In June 2011, Alcatraz was one of eight honorees in the Most Exciting New Series category at the 1st Critics' Choice Television Awards, elected by journalists who had seen the pilots. The series holds a 60% approval rating on review aggregator Rotten Tomatoes, based on 35 critic reviews. The website's critics consensus reads, "Though it involves a mysterious and intriguing premise, Alcatraz delivers the plot through lumbering, humorless means." On Metacritic, which uses a weighted average, the series holds a score of 62/100 based on 29 critics, denoting "generally favorable reviews". Newsdays Verne Gay liked the series, but stated "'Traz' shares some of the DNA of The 4400 (of all shows) with a strand or two stripped from the genetic code of FlashForward. Love all these aforementioned worthies." Robert Bianco of USA Today wrote: "Alcatraz is easy enough to follow, with twists and surprises that are enjoyable and not enervating. But you still may leave it wondering how long it will be before there are eight timelines and six universes." New Yorks Matt Zoller Seitz panned the series, saying, "The characters are so TV cute (and in some cases TV pretty) and the storytelling so mechanical, that I couldn't give myself over to it either way."

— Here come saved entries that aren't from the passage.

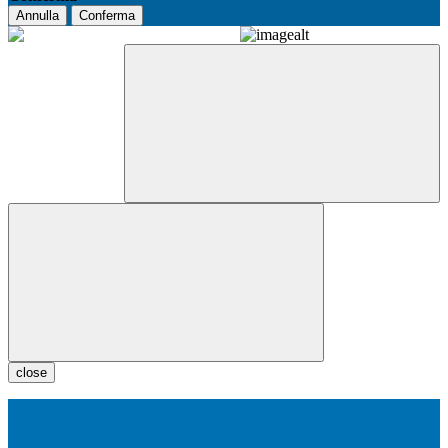
Annulla
Conferma
close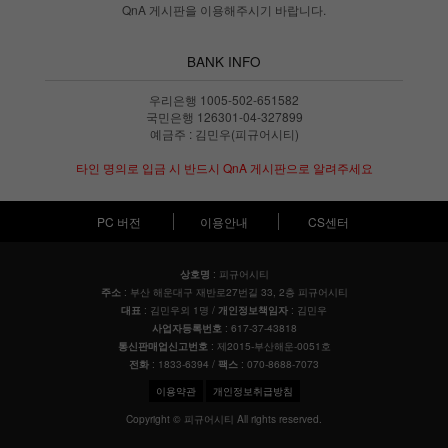
QnA 게시판을 이용해주시기 바랍니다.
BANK INFO
우리은행 1005-502-651582
국민은행 126301-04-327899
예금주 : 김민우(피규어시티)
타인 명의로 입금 시 반드시 QnA 게시판으로 알려주세요
PC 버전
이용안내
CS센터
: 피규어시티
상호명
: 부산 해운대구 재반로27번길 33, 2층 피규어시티
주소
: 김민우외 1명 /
: 김민우
대표
개인정보책임자
: 617-37-43818
사업자등록번호
: 제2015-부산해운-0051호
통신판매업신고번호
: 1833-6394 /
: 070-8688-7073
전화
팩스
이용약관
개인정보취급방침
Copyright © 피규어시티 All rights reserved.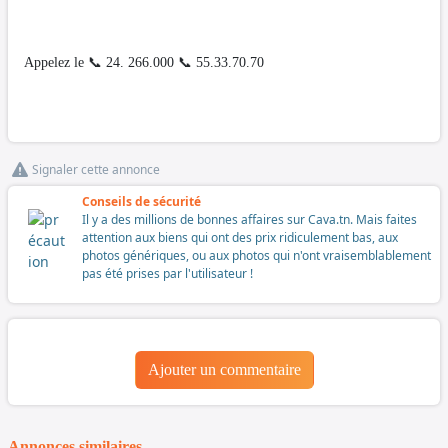
Appelez le 📞 24. 266.000 📞 55.33.70.70
Signaler cette annonce
Conseils de sécurité
Il y a des millions de bonnes affaires sur Cava.tn. Mais faites
attention aux biens qui ont des prix ridiculement bas, aux
photos génériques, ou aux photos qui n'ont vraisemblablement
pas été prises par l'utilisateur !
Ajouter un commentaire
Annonces similaires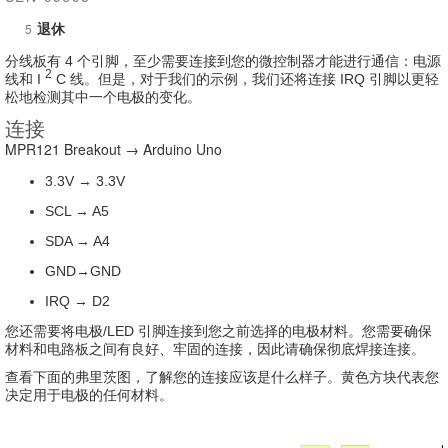
5
退休
分线板有 4 个引脚，至少需要连接到您的微控制器才能进行通信：电源
2
线和 I
C 线。
但是，对于我们的示例，我们还将连接 IRQ 引脚以更轻
松地检测其中一个电极的变化。
连接
MPR121 Breakout → Arduino Uno
3.3V → 3.3V
SCL → A5
SDA → A4
GND→GND
IRQ → D2
您还需要将电极/LED 引脚连接到您之前选择的电极材料。
您需要确保
材料和电路板之间有良好、牢固的连接，因此请确保彻底焊接连接。
查看下面的弗里茨图，了解您的连接应该是什么样子。
黄色方块代表您
决定用于电极的任何材料。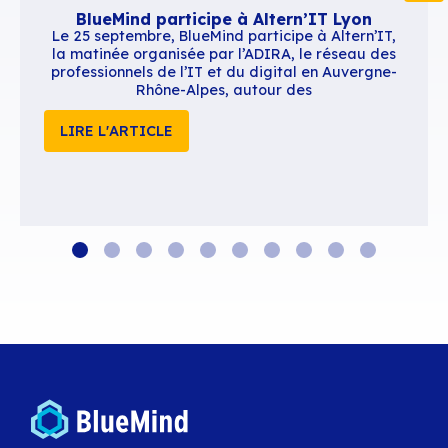
Contenus similaires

The series opened with over 10 million U.S. viewers, but for the season finale, it had decreased to 4.75 million U.S. viewers, the series' lowest viewership. In the UK, the pilot episode debuted on March 15, 2012, with 496,000 viewers, marking UKTV's Watch channel's highest debut for the time-slot since 2011's Dynamo: Magician Impossible.

=== U.S. ratings ===

| Season | Episodes | Timeslot (ET/PT) | Premiered |  | Ended |  | TV season | Rank | Viewers (in millions) |
| Date | Premiere viewers (in millions) | Date | Finale viewers (in millions) |
| 1 | 13 | Monday 9:00 PM | January 16, 2012 | 10.05 | March 26, 2012 | 4.75 | 2011–12 | #46 | 9.56 |

=== Awards ===
In 2011, the series was honored, along with seven others, with the Critics' Choice Television Award for Most Exciting New Series.